The Herald had a nice article, too.
Fri, Aug 19, 2016, 9:44 am // John Servais
While there is a lot of chest pounding by a local enviro group, the truth is the Whatcom County Council has not passed a ban on export of oil or energy products from Cherry Point. The council has imposed a temporary stoppage - legally entitled 'emergency' stoppage - on accepting applications for export facilities. This is not intended to halt exports in any way, but only intended to give the council enough time to consider what restrictions and allowances to place on land out by Cherry Point.
The Cascadia Weekly has an excellent explanation of this in Tim Johnson's Gristle. It carefully explains the actual legislation and why it was passed. There may be in the future - this coming winter - a council approved ban on exports, but that is not what passed this month. For now, the county is not accepting applications so that a corporation cannot file and later claim they are vested, and thus future county law does not apply to their application. This is a temporary measure to prevent confusion and side-stepping of future planning codes.
Of course, if applications are not accepted then permits cannot be issued. But the important take away is: this is not a ban on oil exports. It is a temporary legal pause on any activity, giving the council enough time to carefully consider what it wants to do for future import, export and processing of energy fuels out at Cherry Point. The issue of whether to ban oil exports - or not - from Cherry Point will be debated over the next several months by the council and legislation permitting exports - or not - will only be passed after that.
Thu, Aug 18, 2016, 12:01 am // Tip Johnson
Took a trip down to Oregon last weekend, about 225 miles. Google said about 3 hours, 42 minutes. Slowdowns encountered in every metropolitan area added 3 hours to the total each way, much of that time moving at stop and go speeds under 5 mph. You can drive faster in most parking lots.
It suggests cities are relying on the Interstate Highways for their arterial transportation. That’s not good for interstate commerce, especially mine. Better driving habits could alleviate some but not all of the problem. Some suggestions:
1) Keep all city exits open and close all but a minimum of entrances. Force cities to better manage their traffic.
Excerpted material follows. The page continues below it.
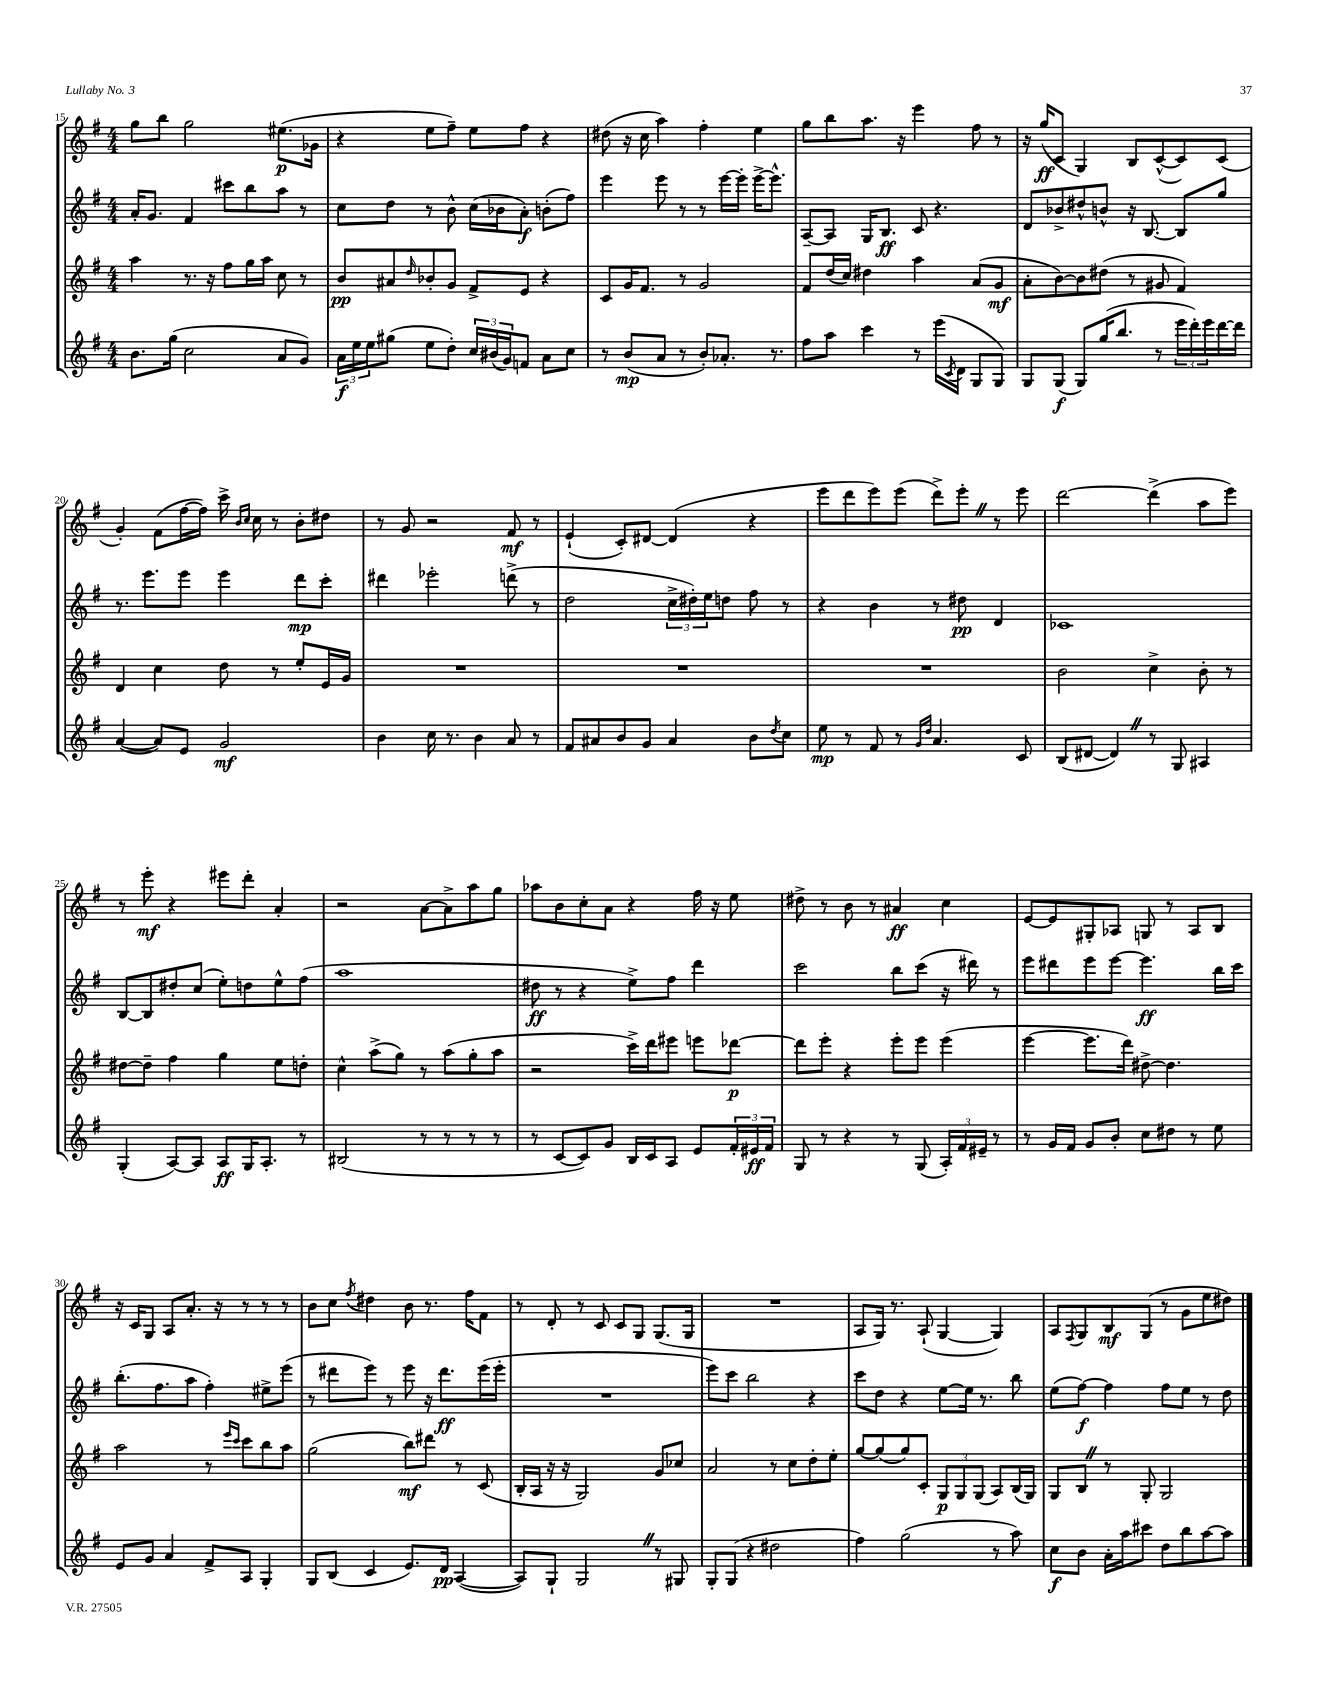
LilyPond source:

2) Adopt a speed, say 30 or 45 mph, below which lane changes are illegal except for entering and exiting the system. Dodgy lane changers exacerbate the problem.
3) Adopt a minimum distance, say 3 or 4 car lengths, that if not maintained are subject to infraction. If total stops can be avoided, the time to get going again is also eliminated. (You can't do this without #2)
4) Use existing overpasses to install automatic slowdown detection and traffic metering signals in congestion areas. These are used on entrances and the same principle should apply to grid lock on the highway, and finally,
5) Support public transit, especially dedicated bus lanes and light rail.
Even drivers should support bus and rail because getting anyone’s car off the road makes more space for theirs. Plus, there are important ecological benefits. It’s not a new problem but one ever more deserving of attention and funds.